Note that Bacalhau overwrites the default entrypoint so we must run the full command after the -- argument. In this line you will list all of the mp4 files in the /inputs directory and execute ffmpeg against each instance.

bacalhau docker run \
--wait \
--wait-timeout-secs 100 \
--id-only \
--sharding-base-path "/inputs" \
--sharding-glob-pattern "*.mp4" \
--sharding-batch-size 1 \
-v Qmd9CBYpdgCLuCKRtKRRggu24H72ZUrGax5A9EYvrbC72j:/inputs \
linuxserver/ffmpeg -- \
bash -c 'find /inputs -iname "*.mp4" -printf "%f\n" | xargs -I{} ffmpeg -y -i /inputs/{} -vf "scale=-1:72,setsar=1:1" /outputs/scaled_{}'

%env JOB_ID={job_id}
env: JOB_ID=c1ebae42-32b7-4d33-9885-704c7e6253b5

Get Results

Now let's download and display the result from the results directory. We can use the bacalhau results command to download the results from the output data volume. The --output-dir argument specifies the directory to download the results to.

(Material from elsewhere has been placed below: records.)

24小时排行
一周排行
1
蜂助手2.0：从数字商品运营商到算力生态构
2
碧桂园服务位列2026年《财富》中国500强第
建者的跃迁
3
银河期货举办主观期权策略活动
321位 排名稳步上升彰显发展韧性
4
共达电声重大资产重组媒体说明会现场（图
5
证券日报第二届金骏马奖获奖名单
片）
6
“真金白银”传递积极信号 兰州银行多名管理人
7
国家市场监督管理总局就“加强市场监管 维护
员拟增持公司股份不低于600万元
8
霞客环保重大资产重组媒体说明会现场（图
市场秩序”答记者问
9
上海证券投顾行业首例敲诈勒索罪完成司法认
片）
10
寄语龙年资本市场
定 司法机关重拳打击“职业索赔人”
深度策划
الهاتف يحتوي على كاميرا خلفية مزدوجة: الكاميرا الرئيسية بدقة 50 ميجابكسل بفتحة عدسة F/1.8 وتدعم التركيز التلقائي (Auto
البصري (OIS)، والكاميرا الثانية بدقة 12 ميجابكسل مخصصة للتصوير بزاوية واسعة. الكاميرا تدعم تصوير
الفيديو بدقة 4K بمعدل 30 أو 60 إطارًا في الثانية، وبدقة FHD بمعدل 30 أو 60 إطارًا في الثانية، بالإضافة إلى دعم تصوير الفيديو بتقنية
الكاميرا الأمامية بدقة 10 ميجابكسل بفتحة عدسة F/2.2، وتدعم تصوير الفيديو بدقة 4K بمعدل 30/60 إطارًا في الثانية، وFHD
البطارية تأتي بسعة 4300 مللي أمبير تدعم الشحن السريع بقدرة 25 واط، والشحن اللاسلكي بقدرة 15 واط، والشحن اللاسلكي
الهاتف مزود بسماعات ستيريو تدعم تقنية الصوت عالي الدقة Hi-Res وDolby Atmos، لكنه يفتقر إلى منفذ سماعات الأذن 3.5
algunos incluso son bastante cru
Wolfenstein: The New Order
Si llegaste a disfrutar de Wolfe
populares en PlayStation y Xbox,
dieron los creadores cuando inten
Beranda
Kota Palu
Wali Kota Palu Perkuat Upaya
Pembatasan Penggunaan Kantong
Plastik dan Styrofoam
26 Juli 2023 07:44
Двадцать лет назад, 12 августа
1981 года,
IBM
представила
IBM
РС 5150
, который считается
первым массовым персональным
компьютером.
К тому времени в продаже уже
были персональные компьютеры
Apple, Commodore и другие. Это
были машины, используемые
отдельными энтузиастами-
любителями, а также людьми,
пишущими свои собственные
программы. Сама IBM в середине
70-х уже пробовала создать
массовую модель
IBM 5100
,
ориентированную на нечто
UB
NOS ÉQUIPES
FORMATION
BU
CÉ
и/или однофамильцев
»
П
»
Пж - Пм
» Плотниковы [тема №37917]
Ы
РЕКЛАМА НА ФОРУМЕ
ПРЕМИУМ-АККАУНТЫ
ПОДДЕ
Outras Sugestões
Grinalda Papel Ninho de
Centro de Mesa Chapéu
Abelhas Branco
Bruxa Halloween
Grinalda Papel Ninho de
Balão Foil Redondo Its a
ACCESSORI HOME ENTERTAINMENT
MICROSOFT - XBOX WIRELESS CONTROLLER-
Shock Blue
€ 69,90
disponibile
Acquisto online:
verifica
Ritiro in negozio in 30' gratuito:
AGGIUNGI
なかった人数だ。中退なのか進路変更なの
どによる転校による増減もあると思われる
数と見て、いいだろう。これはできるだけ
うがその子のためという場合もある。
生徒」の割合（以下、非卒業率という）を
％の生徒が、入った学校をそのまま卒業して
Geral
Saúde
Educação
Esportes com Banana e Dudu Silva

mkdir -p ./results # Temporary directory to store the results
bacalhau get --output-dir ./results ${JOB_ID} # Download the results
Fetching results of job 'c1ebae42-32b7-4d33-9885-704c7e6253b5'...
Results for job 'c1ebae42-32b7-4d33-9885-704c7e6253b5' have been written to...
./results
# Copy the files to the local directory, to allow the documentation scripts to copy them to the right place
cp results/combined_results/outputs/* ./ && rm -rf results/combined_results/outputs/*
# Remove any spaces from the filenames
for f in *\ *; do mv "$f" "${f// /_}"; done
import glob
from IPython.display import Video, display
for file in glob.glob('*.mp4'):
display(Video(filename=file))